▸ **Assignment**
Copy the lines word for word, beginning with the line that contains "Téléchargements" and continuing through the final line of the entries.

== Stored data

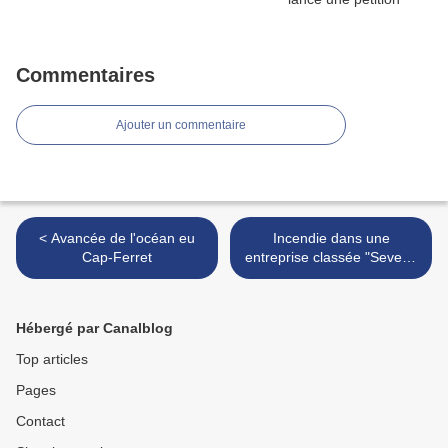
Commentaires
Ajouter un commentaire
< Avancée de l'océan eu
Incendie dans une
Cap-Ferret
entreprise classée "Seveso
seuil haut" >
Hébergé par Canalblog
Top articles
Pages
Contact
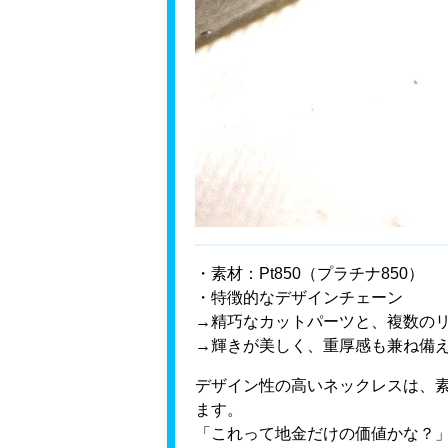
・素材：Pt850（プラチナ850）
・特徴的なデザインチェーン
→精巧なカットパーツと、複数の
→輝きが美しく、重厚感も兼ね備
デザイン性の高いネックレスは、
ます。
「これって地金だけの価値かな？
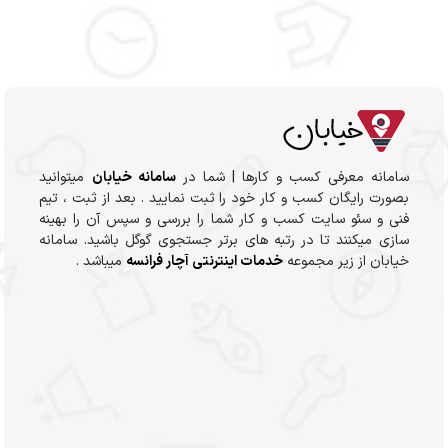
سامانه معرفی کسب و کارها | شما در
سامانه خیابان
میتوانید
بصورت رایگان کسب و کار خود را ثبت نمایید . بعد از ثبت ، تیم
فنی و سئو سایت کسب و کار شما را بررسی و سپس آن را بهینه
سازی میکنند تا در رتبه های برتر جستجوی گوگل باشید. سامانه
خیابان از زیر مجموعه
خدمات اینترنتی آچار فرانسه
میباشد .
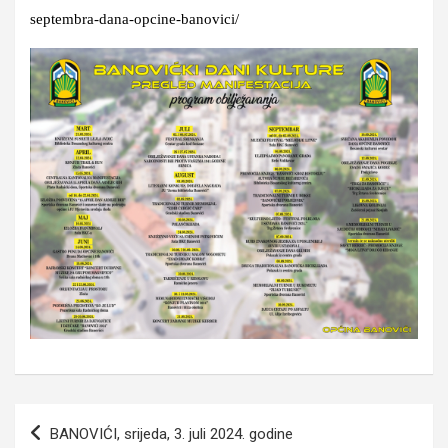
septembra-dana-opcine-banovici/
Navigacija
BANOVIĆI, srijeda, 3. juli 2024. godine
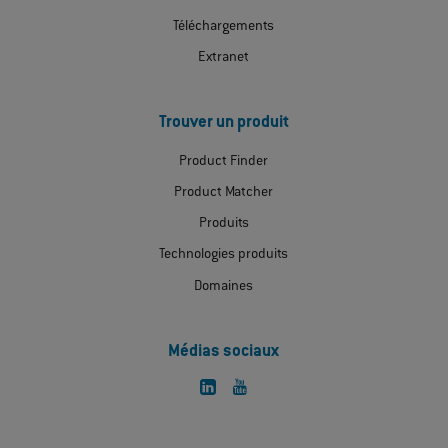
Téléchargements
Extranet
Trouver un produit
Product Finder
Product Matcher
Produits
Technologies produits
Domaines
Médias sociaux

====

▸ **Your response**
Téléchargements
Extranet
Trouver un produit
Product Finder
Product Matcher
Produits
Technologies produits
Domaines
Médias sociaux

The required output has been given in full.